Instructions for the task:
Would you filter these records and copy every line that has the word "back"?

Segment Start: Exercise data

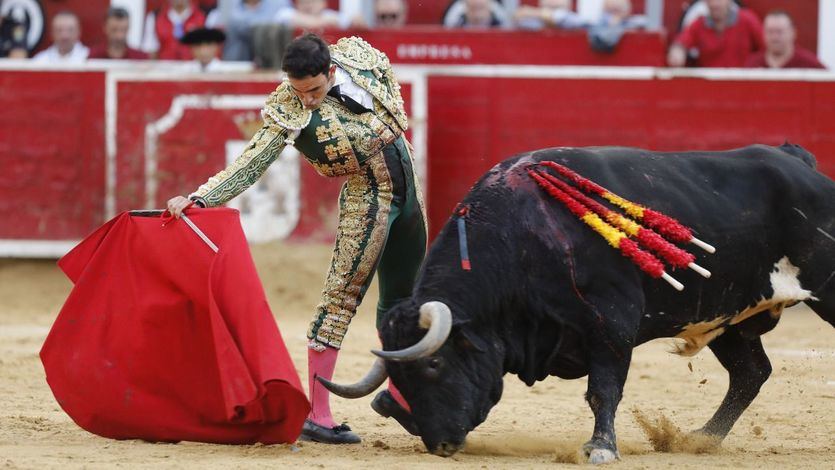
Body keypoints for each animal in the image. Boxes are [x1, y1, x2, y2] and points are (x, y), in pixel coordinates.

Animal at [316, 145, 832, 464]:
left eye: (434, 365)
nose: (438, 442)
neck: (523, 238)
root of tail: (798, 161)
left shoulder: (612, 324)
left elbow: (603, 389)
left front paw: (600, 448)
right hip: (730, 318)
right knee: (751, 373)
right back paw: (700, 439)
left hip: (825, 289)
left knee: (752, 372)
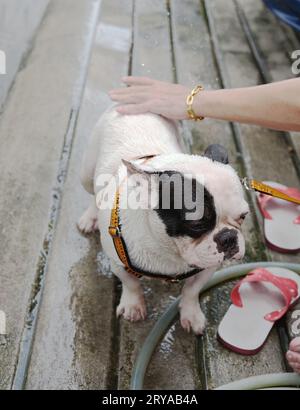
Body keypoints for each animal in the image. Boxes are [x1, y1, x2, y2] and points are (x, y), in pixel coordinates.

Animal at [78, 107, 248, 334]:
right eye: (197, 225)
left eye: (243, 216)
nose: (228, 237)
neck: (169, 250)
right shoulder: (117, 262)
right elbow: (131, 284)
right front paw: (133, 305)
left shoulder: (207, 267)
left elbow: (192, 289)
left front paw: (191, 314)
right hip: (87, 173)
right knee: (92, 193)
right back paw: (90, 217)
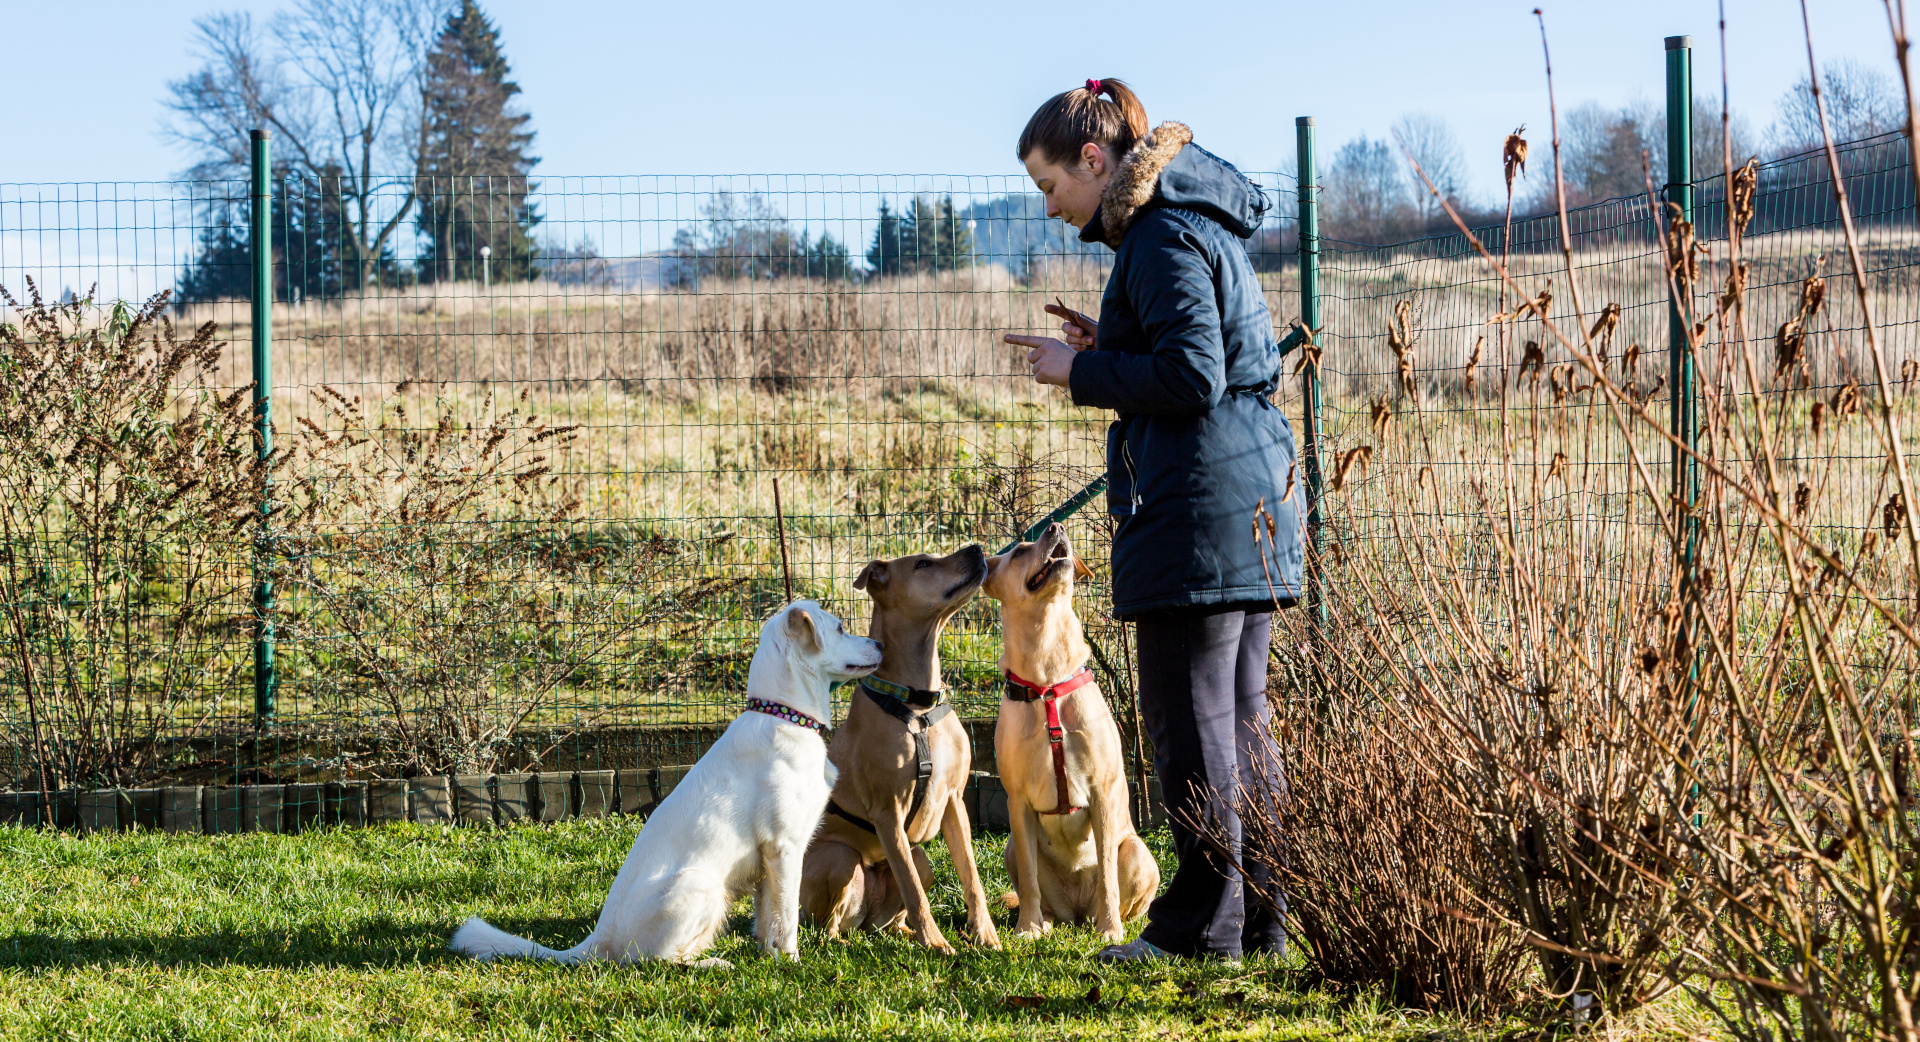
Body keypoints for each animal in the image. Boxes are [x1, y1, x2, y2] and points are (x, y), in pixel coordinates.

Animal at [449, 602, 879, 970]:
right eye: (840, 627)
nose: (879, 643)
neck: (785, 715)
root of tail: (596, 942)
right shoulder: (784, 847)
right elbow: (786, 918)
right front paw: (791, 963)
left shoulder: (766, 862)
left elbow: (767, 919)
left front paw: (769, 957)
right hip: (701, 885)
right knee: (653, 960)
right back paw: (711, 962)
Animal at [798, 544, 1006, 955]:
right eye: (923, 564)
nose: (976, 548)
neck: (917, 704)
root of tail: (862, 920)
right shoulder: (888, 811)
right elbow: (912, 888)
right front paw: (937, 943)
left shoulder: (955, 801)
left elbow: (971, 877)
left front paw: (984, 933)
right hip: (839, 859)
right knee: (826, 929)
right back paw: (844, 941)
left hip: (921, 858)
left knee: (890, 918)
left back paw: (905, 934)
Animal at [990, 525, 1152, 940]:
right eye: (1019, 552)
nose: (1056, 527)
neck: (1047, 676)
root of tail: (1076, 912)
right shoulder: (1018, 803)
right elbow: (1030, 878)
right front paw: (1027, 927)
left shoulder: (1103, 792)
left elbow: (1108, 876)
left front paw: (1111, 930)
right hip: (1011, 846)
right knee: (1034, 887)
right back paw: (1044, 920)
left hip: (1138, 853)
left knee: (1125, 898)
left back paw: (1108, 921)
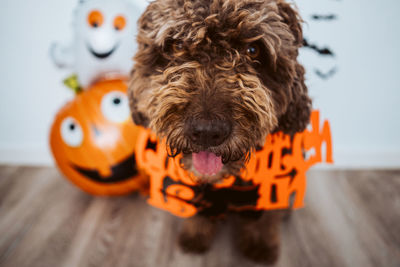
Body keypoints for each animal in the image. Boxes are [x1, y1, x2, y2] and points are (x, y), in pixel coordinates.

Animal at [130, 0, 310, 264]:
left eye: (253, 50)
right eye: (177, 45)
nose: (207, 131)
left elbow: (266, 218)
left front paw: (261, 245)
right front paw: (195, 235)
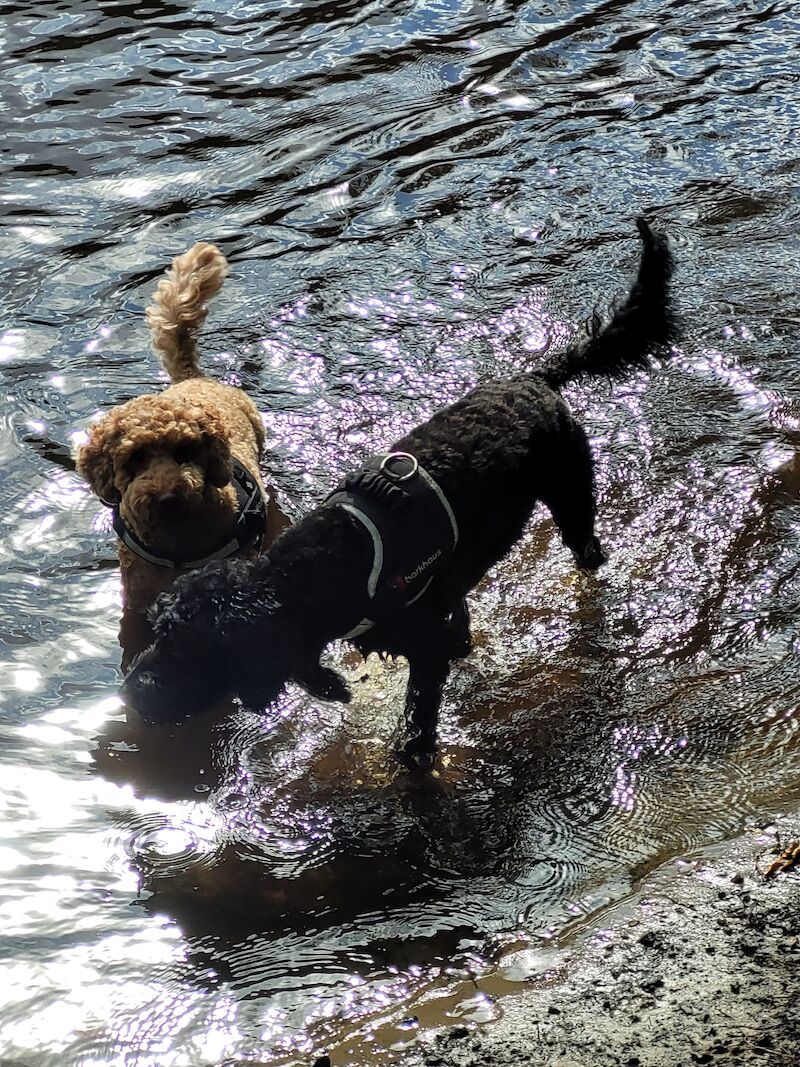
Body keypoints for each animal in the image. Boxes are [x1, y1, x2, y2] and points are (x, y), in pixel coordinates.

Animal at [77, 237, 279, 614]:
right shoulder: (139, 598)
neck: (179, 545)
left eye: (185, 450)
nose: (168, 497)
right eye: (136, 458)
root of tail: (191, 377)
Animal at [123, 216, 678, 755]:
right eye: (156, 632)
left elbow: (416, 728)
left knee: (587, 551)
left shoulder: (427, 647)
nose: (131, 691)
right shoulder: (440, 619)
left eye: (184, 645)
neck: (317, 571)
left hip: (571, 496)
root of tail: (534, 379)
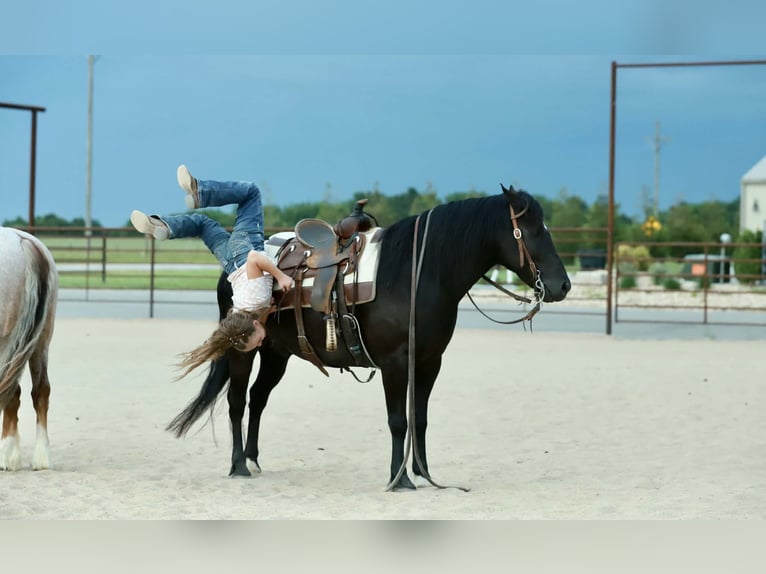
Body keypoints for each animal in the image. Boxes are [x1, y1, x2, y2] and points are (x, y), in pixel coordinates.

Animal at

Segment End: Exercise data

Answer space:
right back paw: (700, 439)
right back paw: (90, 217)
right back paw: (711, 962)
right back paw: (844, 941)
left back paw: (905, 934)
right back paw: (1044, 920)
left back paw: (1108, 921)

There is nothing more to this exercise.